Menangis tidak akan pernah bisa mengembalikan uangnya yang dicuri, menangis juga tidak akan pernah membuat jalannya hidup menjadi satu senti lebih mudah untuk dijalani.
Dengan napas yang masih bergetar namun sarat akan keteguhan baru, Alana memaksa tubuhnya bangkit berdiri tegak kembali.
Dia melangkah mendekat, menatap pantulan dirinya di kaca kecil yang tergantung di dekat pintu kontrakannya.
Wajahnya di dalam cermin tampak teramat pucat karena kurang tidur, sepasang matanya tampak sembab dan kemerahan akibat sisa tangisan singkat tadi, namun masih ada satu hal yang belum hilang dari dalam dirinya.
Semangat hidupnya yang membara kuat, menolak untuk dipadamkan oleh badai apa pun.
"Mereka boleh ambil seluruh uang gue hari ini," Alana mengepalkan kedua tangannya kuat-kuat di sisi tubuh hingga buku-buku jarinya memutih, menyalurkan seluruh rasa sesak menjadi sebuah tekad yang bulat. "Tapi mereka nggak akan pernah bisa merampas atau menghancurkan hidup gue untuk kedua kalinya."

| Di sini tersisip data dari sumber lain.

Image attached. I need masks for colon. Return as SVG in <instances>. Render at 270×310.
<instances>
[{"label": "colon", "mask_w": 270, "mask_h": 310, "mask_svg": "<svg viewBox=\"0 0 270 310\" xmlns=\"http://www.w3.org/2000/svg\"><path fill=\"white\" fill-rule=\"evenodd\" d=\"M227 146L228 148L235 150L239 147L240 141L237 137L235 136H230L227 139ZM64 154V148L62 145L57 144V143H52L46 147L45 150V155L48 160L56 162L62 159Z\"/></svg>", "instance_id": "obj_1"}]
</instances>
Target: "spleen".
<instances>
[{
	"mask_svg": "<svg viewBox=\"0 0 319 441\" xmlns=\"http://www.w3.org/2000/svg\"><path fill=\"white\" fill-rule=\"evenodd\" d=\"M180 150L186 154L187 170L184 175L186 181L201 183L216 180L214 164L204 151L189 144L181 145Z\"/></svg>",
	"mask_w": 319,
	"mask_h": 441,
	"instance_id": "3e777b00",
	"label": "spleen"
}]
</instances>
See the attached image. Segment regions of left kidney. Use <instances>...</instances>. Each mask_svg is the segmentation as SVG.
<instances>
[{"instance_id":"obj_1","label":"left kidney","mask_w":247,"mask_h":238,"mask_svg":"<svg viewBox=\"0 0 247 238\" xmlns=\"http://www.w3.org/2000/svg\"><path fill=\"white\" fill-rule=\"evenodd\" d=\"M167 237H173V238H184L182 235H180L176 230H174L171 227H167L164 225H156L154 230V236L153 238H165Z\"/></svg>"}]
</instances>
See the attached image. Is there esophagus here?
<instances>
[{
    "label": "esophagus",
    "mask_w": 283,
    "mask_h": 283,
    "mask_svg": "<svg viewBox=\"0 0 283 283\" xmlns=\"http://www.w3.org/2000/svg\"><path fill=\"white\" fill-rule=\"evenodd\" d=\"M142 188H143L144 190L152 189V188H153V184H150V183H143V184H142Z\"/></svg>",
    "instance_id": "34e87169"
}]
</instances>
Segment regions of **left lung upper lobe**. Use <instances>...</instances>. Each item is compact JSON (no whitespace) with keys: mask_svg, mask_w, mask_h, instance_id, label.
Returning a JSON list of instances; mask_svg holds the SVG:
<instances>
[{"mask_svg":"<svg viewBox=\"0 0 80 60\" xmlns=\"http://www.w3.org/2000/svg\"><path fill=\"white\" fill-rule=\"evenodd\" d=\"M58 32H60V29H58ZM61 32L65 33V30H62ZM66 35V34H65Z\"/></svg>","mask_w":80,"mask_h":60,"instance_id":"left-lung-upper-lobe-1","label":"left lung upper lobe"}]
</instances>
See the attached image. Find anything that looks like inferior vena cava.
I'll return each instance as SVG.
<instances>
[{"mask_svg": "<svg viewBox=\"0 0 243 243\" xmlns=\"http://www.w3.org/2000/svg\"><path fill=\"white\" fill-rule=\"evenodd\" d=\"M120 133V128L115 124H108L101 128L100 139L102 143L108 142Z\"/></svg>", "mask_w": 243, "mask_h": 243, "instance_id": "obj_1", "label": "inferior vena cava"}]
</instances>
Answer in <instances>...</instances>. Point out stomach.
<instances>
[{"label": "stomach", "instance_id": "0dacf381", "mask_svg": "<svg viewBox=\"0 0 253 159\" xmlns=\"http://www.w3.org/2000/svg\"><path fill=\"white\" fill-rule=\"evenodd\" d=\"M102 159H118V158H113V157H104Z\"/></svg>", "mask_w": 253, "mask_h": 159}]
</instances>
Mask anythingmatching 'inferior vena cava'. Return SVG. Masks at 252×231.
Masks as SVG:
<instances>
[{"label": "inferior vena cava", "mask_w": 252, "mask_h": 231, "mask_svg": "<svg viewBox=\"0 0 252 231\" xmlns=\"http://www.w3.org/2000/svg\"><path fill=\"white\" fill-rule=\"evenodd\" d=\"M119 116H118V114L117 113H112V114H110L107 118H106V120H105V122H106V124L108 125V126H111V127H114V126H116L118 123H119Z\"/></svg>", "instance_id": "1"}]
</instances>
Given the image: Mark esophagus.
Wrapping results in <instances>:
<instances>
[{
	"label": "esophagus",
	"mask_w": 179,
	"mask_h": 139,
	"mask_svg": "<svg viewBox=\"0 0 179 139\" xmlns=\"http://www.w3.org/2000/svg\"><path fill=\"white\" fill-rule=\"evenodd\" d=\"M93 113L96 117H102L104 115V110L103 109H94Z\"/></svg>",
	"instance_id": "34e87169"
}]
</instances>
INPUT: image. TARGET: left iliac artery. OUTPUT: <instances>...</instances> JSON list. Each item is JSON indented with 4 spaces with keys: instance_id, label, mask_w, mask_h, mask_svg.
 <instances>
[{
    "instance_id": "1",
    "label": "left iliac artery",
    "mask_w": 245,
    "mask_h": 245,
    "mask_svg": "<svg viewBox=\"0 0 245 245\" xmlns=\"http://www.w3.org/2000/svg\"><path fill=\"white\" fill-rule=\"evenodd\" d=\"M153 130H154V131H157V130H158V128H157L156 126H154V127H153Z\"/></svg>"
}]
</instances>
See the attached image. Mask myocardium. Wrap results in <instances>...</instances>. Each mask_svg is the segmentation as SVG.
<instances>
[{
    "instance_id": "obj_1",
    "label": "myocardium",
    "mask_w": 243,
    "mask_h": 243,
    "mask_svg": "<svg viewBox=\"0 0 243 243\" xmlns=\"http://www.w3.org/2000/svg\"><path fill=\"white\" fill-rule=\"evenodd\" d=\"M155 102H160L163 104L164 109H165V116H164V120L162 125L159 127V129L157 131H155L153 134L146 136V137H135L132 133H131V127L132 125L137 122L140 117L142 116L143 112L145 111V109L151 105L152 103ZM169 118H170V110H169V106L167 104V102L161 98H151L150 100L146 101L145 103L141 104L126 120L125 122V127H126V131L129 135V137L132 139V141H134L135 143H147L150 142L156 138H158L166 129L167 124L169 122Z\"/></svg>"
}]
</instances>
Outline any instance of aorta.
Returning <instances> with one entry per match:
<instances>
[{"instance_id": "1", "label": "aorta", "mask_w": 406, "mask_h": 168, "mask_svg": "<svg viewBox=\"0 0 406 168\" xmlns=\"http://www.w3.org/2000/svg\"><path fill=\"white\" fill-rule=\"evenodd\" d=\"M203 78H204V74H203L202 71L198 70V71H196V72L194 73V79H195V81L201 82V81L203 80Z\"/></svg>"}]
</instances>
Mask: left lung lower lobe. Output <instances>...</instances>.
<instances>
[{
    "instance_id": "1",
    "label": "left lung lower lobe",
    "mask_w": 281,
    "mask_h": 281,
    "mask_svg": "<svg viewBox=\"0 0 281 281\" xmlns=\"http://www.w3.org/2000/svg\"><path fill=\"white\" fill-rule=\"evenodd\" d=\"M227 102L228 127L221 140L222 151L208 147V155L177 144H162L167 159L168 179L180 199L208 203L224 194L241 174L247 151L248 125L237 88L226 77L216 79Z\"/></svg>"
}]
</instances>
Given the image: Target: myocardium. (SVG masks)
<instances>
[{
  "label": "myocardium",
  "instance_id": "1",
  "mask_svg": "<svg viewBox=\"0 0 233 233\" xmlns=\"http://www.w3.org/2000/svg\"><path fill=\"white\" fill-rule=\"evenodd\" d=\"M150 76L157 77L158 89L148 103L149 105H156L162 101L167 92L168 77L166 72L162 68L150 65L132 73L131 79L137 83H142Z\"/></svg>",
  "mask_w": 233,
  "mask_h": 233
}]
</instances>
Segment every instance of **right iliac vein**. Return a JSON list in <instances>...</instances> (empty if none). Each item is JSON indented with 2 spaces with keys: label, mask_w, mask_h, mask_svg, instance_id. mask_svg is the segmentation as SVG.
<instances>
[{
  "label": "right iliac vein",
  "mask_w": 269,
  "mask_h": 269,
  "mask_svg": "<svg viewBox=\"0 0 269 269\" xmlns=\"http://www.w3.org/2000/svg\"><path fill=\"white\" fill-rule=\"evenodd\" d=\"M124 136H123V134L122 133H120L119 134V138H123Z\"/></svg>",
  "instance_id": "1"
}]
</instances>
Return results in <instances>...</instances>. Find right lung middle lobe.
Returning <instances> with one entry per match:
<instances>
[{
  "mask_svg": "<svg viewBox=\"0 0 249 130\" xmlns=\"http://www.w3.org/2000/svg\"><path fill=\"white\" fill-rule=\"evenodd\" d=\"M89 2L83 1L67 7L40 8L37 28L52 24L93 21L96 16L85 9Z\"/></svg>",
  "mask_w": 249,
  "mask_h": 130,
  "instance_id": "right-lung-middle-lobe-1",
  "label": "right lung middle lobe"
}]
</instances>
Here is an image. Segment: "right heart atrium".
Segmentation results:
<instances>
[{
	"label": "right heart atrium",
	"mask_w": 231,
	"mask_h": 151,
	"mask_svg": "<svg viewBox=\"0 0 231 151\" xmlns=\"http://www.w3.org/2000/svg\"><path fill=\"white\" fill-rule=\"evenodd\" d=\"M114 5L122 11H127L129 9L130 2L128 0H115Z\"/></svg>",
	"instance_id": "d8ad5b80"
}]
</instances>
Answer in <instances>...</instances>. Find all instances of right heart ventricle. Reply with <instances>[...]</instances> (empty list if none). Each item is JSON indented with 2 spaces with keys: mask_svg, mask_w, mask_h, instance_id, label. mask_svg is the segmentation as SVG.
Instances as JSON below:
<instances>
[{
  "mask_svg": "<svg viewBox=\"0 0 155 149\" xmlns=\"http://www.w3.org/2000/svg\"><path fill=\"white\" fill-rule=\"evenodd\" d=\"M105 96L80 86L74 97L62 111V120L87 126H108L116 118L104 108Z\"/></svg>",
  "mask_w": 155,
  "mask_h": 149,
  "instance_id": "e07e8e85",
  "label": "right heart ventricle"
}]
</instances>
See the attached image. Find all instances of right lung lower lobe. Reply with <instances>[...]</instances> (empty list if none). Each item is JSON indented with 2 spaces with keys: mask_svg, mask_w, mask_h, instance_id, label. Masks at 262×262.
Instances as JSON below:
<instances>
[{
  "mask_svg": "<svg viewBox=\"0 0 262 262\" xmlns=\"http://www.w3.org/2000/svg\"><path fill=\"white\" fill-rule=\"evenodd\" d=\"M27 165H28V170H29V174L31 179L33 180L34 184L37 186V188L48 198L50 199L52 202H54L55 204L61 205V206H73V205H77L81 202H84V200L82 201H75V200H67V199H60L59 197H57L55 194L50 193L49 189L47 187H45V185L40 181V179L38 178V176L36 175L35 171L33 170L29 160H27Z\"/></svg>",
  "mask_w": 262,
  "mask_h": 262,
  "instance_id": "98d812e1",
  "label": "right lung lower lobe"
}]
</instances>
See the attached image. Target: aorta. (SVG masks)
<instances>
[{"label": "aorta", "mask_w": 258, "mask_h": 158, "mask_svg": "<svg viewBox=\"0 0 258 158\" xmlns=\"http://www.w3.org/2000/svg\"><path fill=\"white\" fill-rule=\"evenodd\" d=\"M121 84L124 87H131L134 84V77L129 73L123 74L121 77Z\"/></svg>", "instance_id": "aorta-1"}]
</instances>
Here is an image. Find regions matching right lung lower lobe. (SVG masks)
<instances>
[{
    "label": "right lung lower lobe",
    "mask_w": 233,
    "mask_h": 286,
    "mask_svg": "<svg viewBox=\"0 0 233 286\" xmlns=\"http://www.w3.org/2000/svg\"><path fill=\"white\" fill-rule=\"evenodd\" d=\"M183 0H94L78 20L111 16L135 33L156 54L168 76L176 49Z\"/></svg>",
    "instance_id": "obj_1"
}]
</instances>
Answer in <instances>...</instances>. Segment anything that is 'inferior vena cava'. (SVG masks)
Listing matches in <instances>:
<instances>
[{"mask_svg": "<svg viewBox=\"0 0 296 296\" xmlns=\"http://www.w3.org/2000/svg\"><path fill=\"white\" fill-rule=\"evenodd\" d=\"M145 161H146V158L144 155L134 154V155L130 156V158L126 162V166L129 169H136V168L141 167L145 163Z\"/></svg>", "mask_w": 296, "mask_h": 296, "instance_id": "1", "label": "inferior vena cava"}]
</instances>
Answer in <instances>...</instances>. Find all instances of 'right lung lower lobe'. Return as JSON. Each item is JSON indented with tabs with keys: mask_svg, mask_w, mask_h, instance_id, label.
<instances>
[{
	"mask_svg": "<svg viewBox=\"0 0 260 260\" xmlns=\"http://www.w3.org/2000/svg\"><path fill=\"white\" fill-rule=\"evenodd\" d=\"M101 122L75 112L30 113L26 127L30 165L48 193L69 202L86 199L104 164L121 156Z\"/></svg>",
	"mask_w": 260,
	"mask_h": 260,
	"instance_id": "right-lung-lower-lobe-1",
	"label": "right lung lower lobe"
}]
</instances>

Kalimat itu terdengar sederhana, diucapkan di dalam keheningan kamar kontrakan yang sempit, namun itulah satu-satunya alasan mengapa dia masih bisa bertahan hidup dan berdiri tegak sampai detik ini.
Karena setiap kali hidup menjatuhkannya ke titik terendah, setiap kali manusia lain menginjak harga dirinya, dia selalu memilih untuk bangun lagi, menolak untuk tetap berada di bawah lantai.
Meski jalannya harus tertatih, meski sekujur tubuhnya dipenuhi luka batin yang mendalam, dan meski dia harus melakukannya seorang diri sebatang kara tanpa pelindung apa pun.
Dan pagi itu, untuk pertama kalinya setelah sekian lama memilih untuk mengalah dan diam demi menghindari keributan dengan saudara mendiang ayahnya... Alana mulai berpikir secara rasional dengan kepala dingin.
Sampai kapan dia harus terus membiarkan keluarga pamannya datang dan memperlakukannya seperti ini? Sampai kapan dia harus terus diam menerima penindasan atas nama balas budi yang semu dan palsu itu?
Karena mungkin, batas kesabarannya kini telah benar-benar mencapai titik akhir. Sudah waktunya dia berhenti menjadi korban yang lemah dan mulai memasang benteng pertahanan yang sesungguhnya untuk melindungi sisa hidupnya yang berharga.
Waktu untuk berkompromi telah selesai, dan Alana bersumpah ini adalah terakhir kalinya Hendra bisa melangkah keluar dari pintunya dengan senyuman kemenangan.